═══ SOURCE DATA ═══
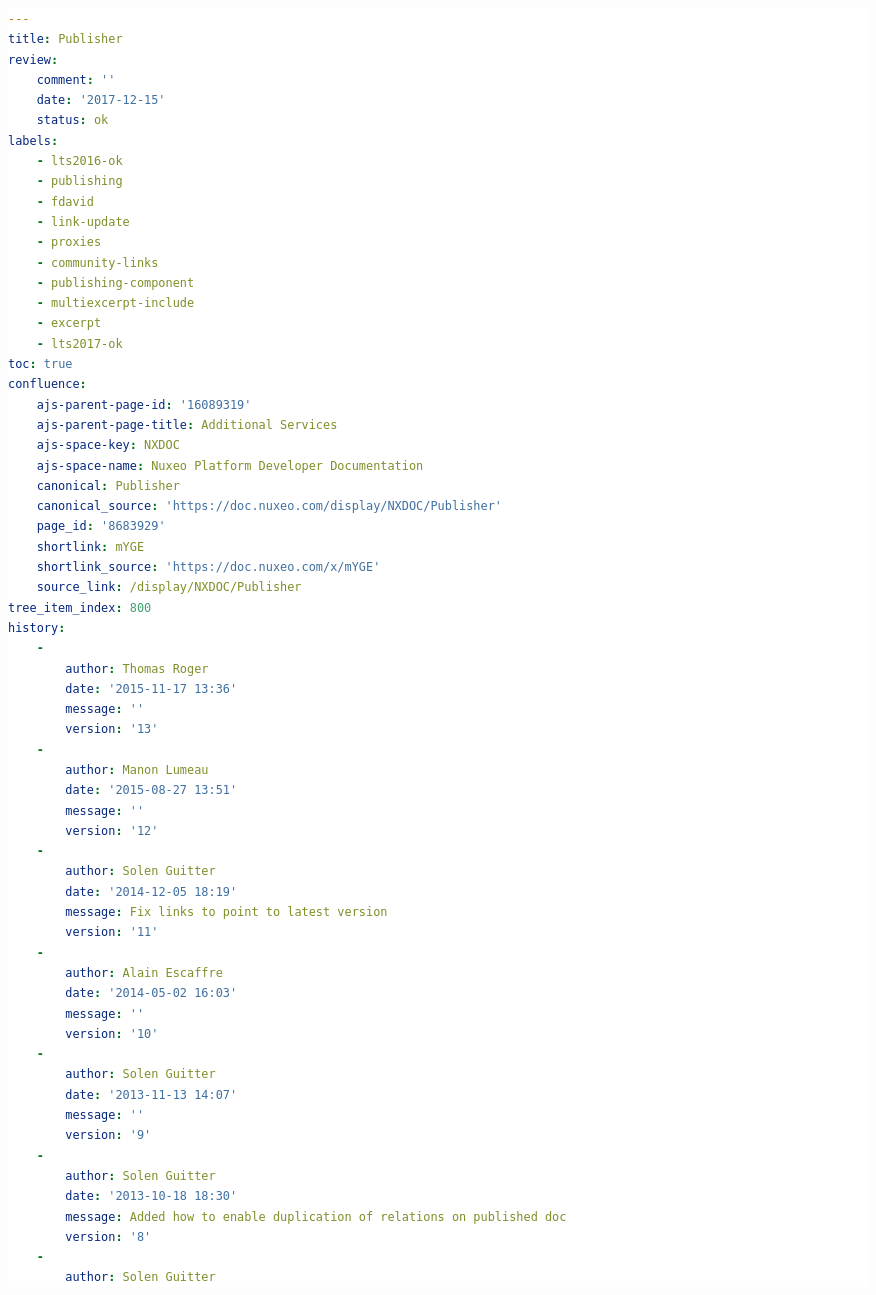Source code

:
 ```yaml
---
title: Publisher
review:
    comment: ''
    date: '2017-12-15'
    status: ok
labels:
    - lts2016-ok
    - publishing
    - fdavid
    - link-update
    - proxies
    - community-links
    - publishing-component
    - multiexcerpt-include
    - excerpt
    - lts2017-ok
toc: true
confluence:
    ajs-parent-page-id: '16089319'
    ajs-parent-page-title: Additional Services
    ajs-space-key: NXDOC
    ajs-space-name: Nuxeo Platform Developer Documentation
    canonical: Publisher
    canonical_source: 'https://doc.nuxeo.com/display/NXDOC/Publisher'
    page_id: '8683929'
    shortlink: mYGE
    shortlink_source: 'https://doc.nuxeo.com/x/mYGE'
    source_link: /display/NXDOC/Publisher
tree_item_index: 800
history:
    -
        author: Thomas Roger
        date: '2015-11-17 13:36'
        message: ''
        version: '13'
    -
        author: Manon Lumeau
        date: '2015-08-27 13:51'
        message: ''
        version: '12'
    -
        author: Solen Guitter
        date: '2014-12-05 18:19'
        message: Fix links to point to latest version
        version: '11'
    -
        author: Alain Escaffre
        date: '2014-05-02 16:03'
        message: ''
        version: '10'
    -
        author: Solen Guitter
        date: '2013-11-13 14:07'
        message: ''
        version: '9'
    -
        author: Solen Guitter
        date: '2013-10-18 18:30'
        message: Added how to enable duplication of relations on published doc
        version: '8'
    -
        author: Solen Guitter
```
═══
● WHAT NEEDS TO BE DONE
What lines in the listing above contain the word "mYGE"? Show each one.

● EXERCISE RESPONSE
    shortlink: mYGE
    shortlink_source: 'https://doc.nuxeo.com/x/mYGE'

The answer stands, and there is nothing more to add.